Na análise por modalidade, o cartão de crédito liderou tanto em volume quanto em crescimento: foram R$ 810,2 bilhões movimentados, alta de 12,8% em relação ao mesmo período de 2025. O débito seguiu caminho oposto, com R$ 236 bilhões e queda de 2,4%, enquanto o cartão pré-pago registrou R$ 94,5 bilhões, crescimento de 1%, movimento que sinaliza uma migração do consumidor brasileiro para o crédito como principal meio de pagamento.
Embora a evolução indique maior digitalização e dinamismo da economia, ele também acende um alerta para a elevação da exposição financeira das famílias. Em um cenário ainda marcado por juros elevados em diversas modalidades de crédito, o uso recorrente do cartão pode intensificar o risco de endividamento, especialmente entre consumidores com menor capacidade de planejamento financeiro.
“O cartão trouxe praticidade e ampliou o acesso ao consumo, mas também exige mais responsabilidade financeira. Quando o crédito passa a ser utilizado para equilibrar despesas do dia a dia, o risco de inadimplência cresce e o setor precisa estar preparado para lidar com esse cenário de forma mais estratégica”, afirma Rodrigo Mandaliti, presidente do IGEOC.
Segundo ele, o movimento também acelera a transformação das operações de cobrança, que passam a depender cada vez mais de tecnologia, inteligência de dados e personalização no contato com o cliente. “Hoje, não faz mais sentido trabalhar apenas com volume de contatos. O desafio está em construir abordagens mais inteligentes, respeitosas e alinhadas à realidade financeira de cada consumidor, elevando as chances de negociação”, destaca.
Pequenas medidas de organização financeira ajudam a evitar o acúmulo de dívidas: acompanhar gastos recorrentes, evitar parcelamentos excessivos e priorizar o pagamento integral da fatura sempre que possível.
Em paralelo, empresas do setor vêm investindo em ferramentas de inteligência artificial e análise de dados para tornar a comunicação com o consumidor mais eficiente e menos invasiva.

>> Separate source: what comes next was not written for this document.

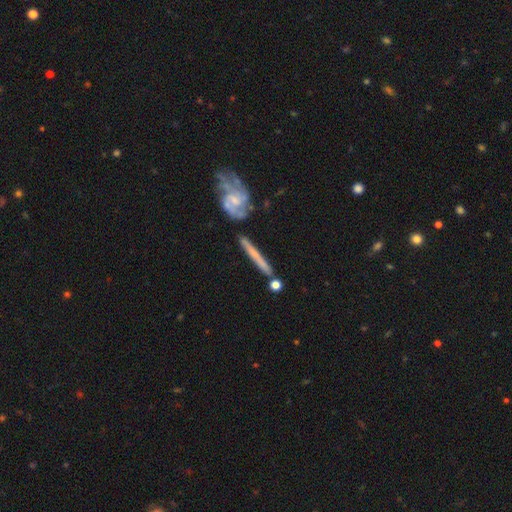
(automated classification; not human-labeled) smooth_or_featured: featured or disk (p=0.53) [alt: smooth p=0.39]
disk_edge_on: yes (p=0.78) [alt: no p=0.22]
merging: none (p=0.72) [alt: minor disturbance p=0.14]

O crescimento dos cartões, nesse sentido, impõe uma reflexão inevitável ao mercado. “Os números do primeiro trimestre mostram que crescer no crédito sem fortalecer o planejamento financeiro do consumidor é adiar um problema que, mais cedo ou mais tarde, chega à mesa de todo o setor. Crédito sustentável não é menos crédito, é saber utilizar com mais consciência”, conclui Mandaliti.